The 2022 eSports WRC Championship calendar has also been revealed, again featuring 13 rounds before the season-ending final, but with five new events to challenge the participants as Belgium, Croatia, Estonia, Greece, and Spain join the championship.
Open to all players of WRC 10 across any platform – PC, PlayStation 4 & 5, Xbox One and Series X – the esports WRC series gets players to set their fastest times in-game on two or three stages from each of the host rally events, with four days to perfect their efforts. The fastest eight players globally pick up points towards their overall total, with the best 12 scores of the 13 rounds included.

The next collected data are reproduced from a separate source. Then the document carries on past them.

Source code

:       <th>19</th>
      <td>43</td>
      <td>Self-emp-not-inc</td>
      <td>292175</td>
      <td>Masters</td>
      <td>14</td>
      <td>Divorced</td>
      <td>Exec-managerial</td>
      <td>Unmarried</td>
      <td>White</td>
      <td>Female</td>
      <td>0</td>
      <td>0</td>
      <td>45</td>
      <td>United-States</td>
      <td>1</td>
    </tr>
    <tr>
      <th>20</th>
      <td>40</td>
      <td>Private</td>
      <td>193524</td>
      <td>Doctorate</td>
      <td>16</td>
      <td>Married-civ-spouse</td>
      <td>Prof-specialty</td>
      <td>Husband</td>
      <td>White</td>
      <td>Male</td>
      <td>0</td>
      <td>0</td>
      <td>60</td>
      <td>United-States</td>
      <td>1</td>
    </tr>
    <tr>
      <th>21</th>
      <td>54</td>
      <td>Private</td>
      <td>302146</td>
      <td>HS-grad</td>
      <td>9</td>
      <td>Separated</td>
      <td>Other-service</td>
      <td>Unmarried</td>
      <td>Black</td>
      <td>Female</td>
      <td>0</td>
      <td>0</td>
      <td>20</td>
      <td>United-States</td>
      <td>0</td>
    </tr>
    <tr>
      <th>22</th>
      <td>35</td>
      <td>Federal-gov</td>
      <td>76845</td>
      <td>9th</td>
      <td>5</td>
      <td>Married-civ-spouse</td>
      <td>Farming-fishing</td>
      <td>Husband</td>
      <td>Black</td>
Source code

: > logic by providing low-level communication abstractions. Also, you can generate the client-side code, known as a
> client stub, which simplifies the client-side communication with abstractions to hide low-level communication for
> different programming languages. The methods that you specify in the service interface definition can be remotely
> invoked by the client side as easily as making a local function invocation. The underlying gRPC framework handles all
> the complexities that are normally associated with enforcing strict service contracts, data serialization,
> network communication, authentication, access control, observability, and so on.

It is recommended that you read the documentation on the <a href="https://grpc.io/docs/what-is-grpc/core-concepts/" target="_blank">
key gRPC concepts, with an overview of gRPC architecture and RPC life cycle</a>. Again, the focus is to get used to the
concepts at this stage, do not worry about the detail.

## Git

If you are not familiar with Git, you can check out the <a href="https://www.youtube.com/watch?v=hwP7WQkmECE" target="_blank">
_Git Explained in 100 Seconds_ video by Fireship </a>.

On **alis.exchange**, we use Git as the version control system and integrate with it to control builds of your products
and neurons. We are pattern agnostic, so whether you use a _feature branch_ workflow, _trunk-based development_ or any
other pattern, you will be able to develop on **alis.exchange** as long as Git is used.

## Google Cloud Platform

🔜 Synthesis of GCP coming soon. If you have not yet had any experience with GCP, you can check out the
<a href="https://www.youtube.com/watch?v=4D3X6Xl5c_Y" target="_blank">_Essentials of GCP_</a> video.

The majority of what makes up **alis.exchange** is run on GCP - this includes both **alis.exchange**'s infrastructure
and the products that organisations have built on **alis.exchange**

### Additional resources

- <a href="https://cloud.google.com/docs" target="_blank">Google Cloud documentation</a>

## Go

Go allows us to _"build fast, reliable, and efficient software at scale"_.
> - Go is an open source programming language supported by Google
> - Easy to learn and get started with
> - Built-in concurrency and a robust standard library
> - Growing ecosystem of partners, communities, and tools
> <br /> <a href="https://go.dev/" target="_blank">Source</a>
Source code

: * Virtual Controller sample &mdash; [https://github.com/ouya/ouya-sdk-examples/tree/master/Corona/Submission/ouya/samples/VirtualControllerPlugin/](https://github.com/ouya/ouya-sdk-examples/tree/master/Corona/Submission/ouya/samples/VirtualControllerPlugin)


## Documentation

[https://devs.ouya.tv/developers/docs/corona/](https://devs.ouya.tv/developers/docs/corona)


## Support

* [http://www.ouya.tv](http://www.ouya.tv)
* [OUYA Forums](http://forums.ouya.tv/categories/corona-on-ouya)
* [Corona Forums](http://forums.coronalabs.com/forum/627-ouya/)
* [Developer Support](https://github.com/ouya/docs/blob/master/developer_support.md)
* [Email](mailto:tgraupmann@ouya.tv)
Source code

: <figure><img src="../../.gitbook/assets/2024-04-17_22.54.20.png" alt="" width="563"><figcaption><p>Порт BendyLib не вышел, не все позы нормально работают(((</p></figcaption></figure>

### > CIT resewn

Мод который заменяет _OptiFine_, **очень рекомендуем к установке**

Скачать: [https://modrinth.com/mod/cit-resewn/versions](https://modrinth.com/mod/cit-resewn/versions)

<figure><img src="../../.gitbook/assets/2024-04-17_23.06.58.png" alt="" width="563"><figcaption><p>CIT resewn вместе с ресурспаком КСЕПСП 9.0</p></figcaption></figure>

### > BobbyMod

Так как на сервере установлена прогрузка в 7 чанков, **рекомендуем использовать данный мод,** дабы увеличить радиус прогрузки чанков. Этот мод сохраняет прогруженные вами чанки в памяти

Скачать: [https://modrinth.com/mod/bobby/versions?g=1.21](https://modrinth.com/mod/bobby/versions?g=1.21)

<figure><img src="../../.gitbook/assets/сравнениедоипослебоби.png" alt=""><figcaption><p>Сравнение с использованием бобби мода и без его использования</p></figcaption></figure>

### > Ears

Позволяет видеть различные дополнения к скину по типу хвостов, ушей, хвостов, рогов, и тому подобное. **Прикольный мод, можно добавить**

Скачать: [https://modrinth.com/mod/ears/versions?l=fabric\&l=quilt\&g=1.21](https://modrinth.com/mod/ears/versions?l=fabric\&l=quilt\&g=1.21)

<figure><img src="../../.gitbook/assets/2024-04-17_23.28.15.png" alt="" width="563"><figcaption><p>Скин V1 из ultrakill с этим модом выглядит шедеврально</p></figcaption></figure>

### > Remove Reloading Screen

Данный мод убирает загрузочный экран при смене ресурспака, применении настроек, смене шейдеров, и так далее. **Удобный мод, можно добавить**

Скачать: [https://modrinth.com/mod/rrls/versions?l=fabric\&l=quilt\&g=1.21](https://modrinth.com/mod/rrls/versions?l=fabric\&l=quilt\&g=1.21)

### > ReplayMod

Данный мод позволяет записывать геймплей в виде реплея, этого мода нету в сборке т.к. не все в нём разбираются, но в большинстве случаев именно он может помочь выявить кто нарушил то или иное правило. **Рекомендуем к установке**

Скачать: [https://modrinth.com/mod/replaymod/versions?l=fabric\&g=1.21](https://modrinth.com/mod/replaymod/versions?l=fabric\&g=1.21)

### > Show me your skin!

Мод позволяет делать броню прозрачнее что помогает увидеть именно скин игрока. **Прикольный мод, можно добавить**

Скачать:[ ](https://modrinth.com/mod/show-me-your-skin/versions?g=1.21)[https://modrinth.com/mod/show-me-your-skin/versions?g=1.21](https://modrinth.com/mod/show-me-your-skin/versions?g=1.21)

The calendar seeks to stick as close to the real WRC schedule as possible, with each of the events taking place shortly before the corresponding stop in the real-world. That means that it should look pretty familiar to rally fans:
Although the series is officially sponsored by Toyota – and the brand supplied a brand new GR Yaris to the 2020 and 2021 champions – players can use any of the top-tier WRC cars available in the game to set their times.
Among the favourites will be Lebanon’s Sami-Joe Abi Nahkle, who topped the regular season leaderboard for both 2020 and 2021 and claimed the overall title for 2020 in the delayed final last year. However his big rival, Lohan Blanc from France, took back his crown in 2021 to make it three championships in four seasons.